Par jugement réputé contradictoire du 30 juillet 2021, en retenant que la société Orange bank ne rapportait pas la preuve du consentement de M. [F] à l’offre de prêt litigieuse, faute d’apporter la preuve de la signature électronique de ce dernier et de pouvoir se prévaloir de la présomption de fiabilité définie au décret n° 2017-1416 du 28 septembre 2017, le tribunal a':
— débouté la société Orange bank de l’ensemble de ses demandes dirigées contre M. [L] [F] au titre de l’offre de prêt personnel émise le 9 décembre 2018 pour un montant de 7'500 euros,
— rappelé que la présente décision est exécutoire de droit à titre provisoire,
— rappelé que le présent jugement sera non avenu s’il n’est pas notifié dans les six mois de sa date,
— condamné la société Orange bank aux entiers dépens.
La société Orange bank a relevé appel de cette décision par déclaration du 1er octobre 2021, en critiquant expressément tous les chefs du jugement en cause.
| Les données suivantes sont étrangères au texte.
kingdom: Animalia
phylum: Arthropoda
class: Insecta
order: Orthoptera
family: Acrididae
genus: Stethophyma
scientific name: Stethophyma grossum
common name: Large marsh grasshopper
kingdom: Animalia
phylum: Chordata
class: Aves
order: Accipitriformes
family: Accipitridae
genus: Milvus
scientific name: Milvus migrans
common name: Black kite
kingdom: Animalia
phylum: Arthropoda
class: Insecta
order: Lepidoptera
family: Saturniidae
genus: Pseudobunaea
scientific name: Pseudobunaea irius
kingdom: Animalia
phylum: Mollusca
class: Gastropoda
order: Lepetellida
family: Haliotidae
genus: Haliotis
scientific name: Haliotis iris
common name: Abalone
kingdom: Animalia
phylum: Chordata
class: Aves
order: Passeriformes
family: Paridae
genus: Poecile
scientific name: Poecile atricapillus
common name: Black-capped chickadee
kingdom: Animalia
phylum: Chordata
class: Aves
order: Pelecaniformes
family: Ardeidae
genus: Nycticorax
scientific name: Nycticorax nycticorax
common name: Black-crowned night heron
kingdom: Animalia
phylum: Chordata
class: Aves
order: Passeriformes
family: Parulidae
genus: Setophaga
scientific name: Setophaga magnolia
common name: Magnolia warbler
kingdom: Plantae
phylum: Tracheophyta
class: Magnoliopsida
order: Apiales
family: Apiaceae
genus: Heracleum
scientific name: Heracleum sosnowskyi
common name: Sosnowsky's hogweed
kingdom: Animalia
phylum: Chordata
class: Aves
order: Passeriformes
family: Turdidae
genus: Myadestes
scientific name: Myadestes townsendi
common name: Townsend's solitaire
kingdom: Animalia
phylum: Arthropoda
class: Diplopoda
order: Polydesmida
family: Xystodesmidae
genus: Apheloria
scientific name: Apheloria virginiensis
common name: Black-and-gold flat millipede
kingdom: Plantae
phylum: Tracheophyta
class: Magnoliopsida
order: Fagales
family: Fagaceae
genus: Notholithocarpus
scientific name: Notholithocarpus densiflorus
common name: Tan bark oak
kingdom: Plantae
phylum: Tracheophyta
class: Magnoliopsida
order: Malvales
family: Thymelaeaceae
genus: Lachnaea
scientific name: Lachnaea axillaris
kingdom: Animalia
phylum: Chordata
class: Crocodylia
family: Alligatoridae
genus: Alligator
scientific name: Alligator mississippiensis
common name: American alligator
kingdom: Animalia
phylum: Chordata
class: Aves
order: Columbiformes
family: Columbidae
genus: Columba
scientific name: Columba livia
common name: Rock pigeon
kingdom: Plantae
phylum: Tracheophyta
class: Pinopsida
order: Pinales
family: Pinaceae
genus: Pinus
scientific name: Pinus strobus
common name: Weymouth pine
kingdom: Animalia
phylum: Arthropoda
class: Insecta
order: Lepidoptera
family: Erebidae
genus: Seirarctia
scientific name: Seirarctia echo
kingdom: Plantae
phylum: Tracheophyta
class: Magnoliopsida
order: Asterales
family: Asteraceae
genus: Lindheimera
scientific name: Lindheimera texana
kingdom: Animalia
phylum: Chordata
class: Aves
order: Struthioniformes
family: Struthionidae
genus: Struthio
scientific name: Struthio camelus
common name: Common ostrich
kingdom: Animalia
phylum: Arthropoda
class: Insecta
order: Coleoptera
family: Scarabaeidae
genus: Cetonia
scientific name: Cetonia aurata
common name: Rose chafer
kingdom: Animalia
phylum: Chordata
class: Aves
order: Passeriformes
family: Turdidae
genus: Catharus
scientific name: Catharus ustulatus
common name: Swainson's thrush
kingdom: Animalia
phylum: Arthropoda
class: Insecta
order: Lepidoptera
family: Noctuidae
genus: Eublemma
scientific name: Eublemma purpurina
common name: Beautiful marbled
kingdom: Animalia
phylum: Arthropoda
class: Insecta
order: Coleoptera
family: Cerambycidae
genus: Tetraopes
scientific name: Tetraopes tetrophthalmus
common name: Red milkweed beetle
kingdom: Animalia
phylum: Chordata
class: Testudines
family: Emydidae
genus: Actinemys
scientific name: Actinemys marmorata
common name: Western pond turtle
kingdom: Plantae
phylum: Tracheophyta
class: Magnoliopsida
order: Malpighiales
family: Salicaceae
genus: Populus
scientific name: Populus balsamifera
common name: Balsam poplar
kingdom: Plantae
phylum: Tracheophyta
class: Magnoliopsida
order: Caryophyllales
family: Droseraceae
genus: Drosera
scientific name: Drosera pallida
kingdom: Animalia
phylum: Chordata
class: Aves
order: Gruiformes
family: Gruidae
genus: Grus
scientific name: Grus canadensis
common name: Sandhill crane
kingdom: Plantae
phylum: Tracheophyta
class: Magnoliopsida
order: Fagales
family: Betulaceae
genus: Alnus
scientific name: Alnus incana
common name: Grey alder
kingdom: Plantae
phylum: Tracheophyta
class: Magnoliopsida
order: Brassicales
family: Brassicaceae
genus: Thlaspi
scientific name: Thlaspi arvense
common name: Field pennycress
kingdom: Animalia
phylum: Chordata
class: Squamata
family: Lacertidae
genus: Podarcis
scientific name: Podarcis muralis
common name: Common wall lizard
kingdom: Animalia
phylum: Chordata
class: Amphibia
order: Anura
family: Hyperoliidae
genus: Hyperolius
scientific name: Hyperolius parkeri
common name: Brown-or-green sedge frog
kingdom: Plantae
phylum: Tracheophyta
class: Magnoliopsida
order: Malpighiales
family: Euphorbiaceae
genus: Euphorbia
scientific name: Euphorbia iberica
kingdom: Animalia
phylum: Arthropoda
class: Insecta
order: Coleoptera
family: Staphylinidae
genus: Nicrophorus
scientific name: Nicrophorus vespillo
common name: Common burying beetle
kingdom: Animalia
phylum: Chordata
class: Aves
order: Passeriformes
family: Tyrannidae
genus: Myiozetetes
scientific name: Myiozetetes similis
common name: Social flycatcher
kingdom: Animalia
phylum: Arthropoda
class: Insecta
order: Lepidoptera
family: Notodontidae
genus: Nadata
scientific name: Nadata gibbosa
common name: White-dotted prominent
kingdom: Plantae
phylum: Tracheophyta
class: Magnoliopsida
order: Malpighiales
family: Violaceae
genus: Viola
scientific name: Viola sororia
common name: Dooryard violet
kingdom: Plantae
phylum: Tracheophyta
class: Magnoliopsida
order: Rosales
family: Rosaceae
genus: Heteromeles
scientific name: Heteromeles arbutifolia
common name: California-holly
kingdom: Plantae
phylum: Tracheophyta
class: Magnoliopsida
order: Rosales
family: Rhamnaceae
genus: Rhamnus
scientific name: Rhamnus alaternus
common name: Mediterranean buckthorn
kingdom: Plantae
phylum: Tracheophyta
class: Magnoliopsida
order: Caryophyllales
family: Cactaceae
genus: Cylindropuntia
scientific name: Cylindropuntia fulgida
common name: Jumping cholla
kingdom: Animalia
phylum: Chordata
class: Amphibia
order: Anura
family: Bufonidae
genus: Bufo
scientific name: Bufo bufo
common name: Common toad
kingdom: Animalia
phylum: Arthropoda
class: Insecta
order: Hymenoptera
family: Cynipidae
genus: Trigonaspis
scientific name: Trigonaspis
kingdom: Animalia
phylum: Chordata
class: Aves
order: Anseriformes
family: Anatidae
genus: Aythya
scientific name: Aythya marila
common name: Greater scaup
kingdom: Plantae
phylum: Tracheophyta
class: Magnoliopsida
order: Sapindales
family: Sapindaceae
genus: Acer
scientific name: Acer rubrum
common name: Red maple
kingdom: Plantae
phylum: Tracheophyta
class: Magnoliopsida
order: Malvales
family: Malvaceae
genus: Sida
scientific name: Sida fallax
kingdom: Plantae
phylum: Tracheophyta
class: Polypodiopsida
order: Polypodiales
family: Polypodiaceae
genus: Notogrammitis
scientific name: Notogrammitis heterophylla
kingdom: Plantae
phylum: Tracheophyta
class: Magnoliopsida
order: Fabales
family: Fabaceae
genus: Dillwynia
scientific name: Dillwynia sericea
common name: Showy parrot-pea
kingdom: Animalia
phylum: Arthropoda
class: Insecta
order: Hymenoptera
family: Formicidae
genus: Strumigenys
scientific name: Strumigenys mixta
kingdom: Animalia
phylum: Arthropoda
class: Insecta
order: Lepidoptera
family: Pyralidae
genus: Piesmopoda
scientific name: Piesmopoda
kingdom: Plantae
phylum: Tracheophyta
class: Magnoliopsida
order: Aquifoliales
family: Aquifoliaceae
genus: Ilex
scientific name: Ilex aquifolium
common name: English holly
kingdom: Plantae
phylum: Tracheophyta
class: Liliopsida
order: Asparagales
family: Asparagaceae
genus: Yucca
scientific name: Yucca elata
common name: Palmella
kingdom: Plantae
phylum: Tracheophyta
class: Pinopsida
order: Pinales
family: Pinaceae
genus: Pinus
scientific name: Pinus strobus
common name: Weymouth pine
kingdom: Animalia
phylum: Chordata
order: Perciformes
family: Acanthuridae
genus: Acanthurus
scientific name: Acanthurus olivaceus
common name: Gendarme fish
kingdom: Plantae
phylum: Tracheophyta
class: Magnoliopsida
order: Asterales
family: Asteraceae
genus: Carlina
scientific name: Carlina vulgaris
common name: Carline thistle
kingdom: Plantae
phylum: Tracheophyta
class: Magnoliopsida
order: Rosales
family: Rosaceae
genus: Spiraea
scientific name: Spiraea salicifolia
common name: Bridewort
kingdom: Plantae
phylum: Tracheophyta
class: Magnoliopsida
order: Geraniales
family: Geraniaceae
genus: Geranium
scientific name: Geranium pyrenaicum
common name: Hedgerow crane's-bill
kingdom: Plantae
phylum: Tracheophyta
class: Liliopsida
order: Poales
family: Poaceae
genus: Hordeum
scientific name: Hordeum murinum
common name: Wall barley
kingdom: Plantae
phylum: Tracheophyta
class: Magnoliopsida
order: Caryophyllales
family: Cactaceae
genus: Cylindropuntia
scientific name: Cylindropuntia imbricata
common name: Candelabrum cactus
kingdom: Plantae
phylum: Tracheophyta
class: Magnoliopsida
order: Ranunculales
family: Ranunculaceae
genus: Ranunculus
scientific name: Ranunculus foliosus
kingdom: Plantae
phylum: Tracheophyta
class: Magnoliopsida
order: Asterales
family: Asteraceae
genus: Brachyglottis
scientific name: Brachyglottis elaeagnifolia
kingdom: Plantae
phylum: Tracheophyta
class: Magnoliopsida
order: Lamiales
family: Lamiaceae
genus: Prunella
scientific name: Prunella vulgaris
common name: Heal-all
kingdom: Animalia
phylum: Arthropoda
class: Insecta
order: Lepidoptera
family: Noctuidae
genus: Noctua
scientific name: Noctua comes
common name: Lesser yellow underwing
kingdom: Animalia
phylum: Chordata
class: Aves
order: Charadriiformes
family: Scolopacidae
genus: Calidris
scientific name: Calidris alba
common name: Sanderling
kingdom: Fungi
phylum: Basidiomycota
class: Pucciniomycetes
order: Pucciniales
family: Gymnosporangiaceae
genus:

Dans ses dernières conclusions remises au greffe le 30 novembre 2023 par voie électronique, qui ne comportent aucune demande qui ne figurait pas déjà dans ses précédentes écritures remises le 27 décembre 2021, signifiées le 20 janvier 2022 à M. [F], la société Orange bank demande à la cour de':
— recevant la société Orange bank en son appel contre le jugement rendu par le juge des contentieux de la protection de Tours en date du 30 juillet 2021,
Vu les dispositions de l’article 16 du code de procédure civile,
Vu la violation par le premier juge du principe du contradictoire en soulevant d’office l’application des dispositions des articles 1366 et 1367 du code civil et du décret n°2001-272 du 30 mai 2001 pris par l’application de l’article 1316-4 du code civil et relatif à la signature électronique sans avoir invité le prêteur à faire valoir ses observations,
Vu la preuve rapportée par la société Orange Bank de l’existence de l’obligation contractuelle de M. [F] dont elle sollicite l’exécution,
— déclarer recevables les nouvelles pièces numérotées 7 à 13 produites par la société Orange Bank,
— infirmer en conséquence le jugement dont appel en toutes ses dispositions et statuant à nouveau,
— déclarer recevable et bien fondée l’action en paiement du prêteur poursuivie à l’encontre de
M. [L] [F] en exécution du contrat de prêt signé électroniquement le 9 décembre 2018,
Vu l’article L. 213-4-5 du code de l’organisation judiciaire,
Vu l’article R. 312-35 du code de la consommation.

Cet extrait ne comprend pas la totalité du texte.